Sontak para mahasiswa pun melayangkan protes. Dan dengan serta merta Dosen tersebut dicap dengan sebutan SESAT!!
Setelah suasana kampus semakin tidak terkendali karena kemarahan banyak pihak, akhirnya Si Dosen tersebut dipanggil oleh pihak Rektorat untuk dimintai pertanggung jawaban atas ijtihad ngawurnya tersebut.
Siang itu, massa demonstrasi di depan gedung rektorat sudah merasa tak sabar. Membentangkan spanduk berisi kemarahan-kemarahan karena ulah Si Dosen. Tak lupa orasi-orasi mereka: ”Aliran sesat agen Barat! Keparat!!”
Di waktu yang sama, di dalam gedung rektorat masih berlangsung diskusi antara Rektor dengan Si Dosen.
”Tolong Pak Dosen, jangan bikin ulah lagi. IAIN kita ini, sudah terkenal sesat. Tolong jangan dibikin tambah sesat lagi.” Keluh Rektor.
”Lho, apa yang saya katakan ini memang benar, Pak Rektor. Bahwa menikah dengan wanita sekampus itu hukumnya HARAM!!!” Si Dosen mempertahankan argumen.
”Kalau begitu, apa dalilnya?”
”Ya tidak usah pake dalil!

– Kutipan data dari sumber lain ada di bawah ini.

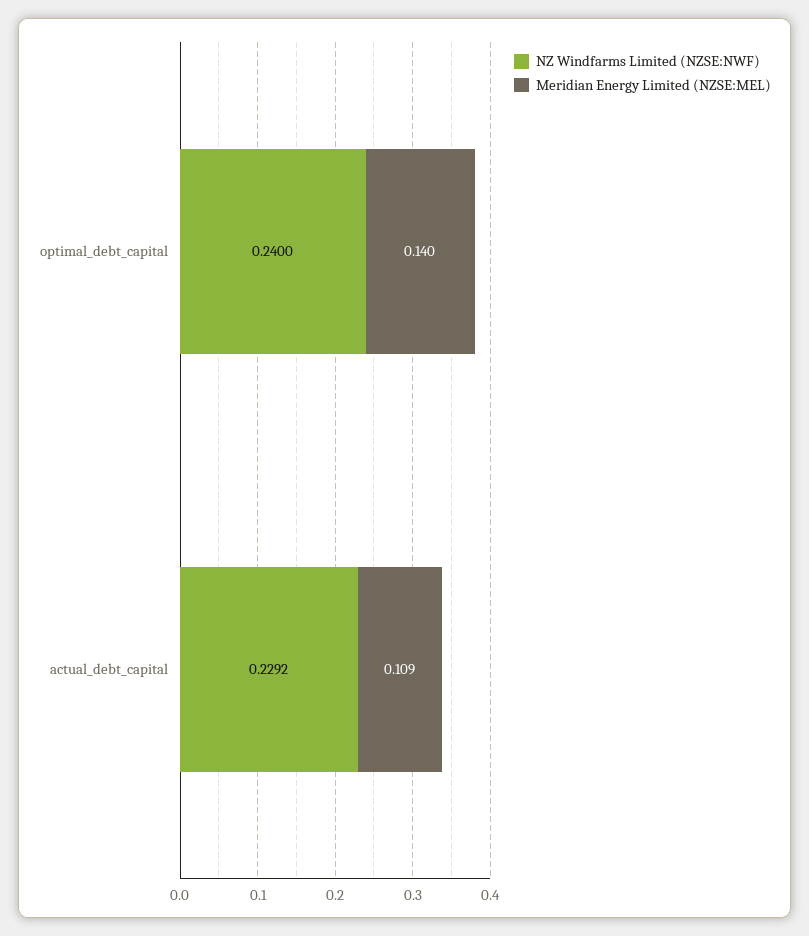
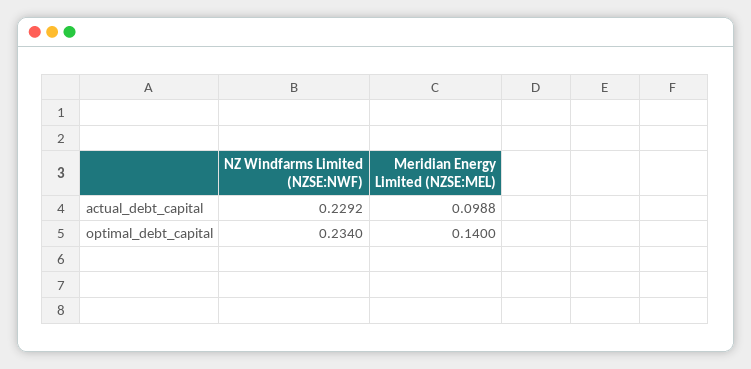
  {
    "NZ Windfarms Limited (NZSE:NWF)": {
-     "optimal_debt_capital": 0.24,
+     "optimal_debt_capital": 0.234,
      "actual_debt_capital": 0.2292
    },
    "Meridian Energy Limited (NZSE:MEL)": {
      "optimal_debt_capital": 0.14,
-     "actual_debt_capital": 0.109
+     "actual_debt_capital": 0.0988
    }
  }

Sudah jelas-jelas haram kok!” Si Dosen berkelit.
”Kok begitu? Itu artinya ngawur!” Bantah Sang Rektor.
Tiba-tiba Si Dosen berdiri dari duduknya. Dengan memasang wajah merah padam, tangannya mulai menunjuk hidung Sang Rektor, ”Anda yang ngawur, Anda yang sesat!”, Kontan Sang Rektor terbelalak. Melongo, tak bisa berkata-kata. Dan Si Dosen itu melanjutkan, ”Apakah Pak Rektor sudah pikun, menikah dengan dua istri saja sudah repot. Apalagi menikah dengan wanita sekampus!!”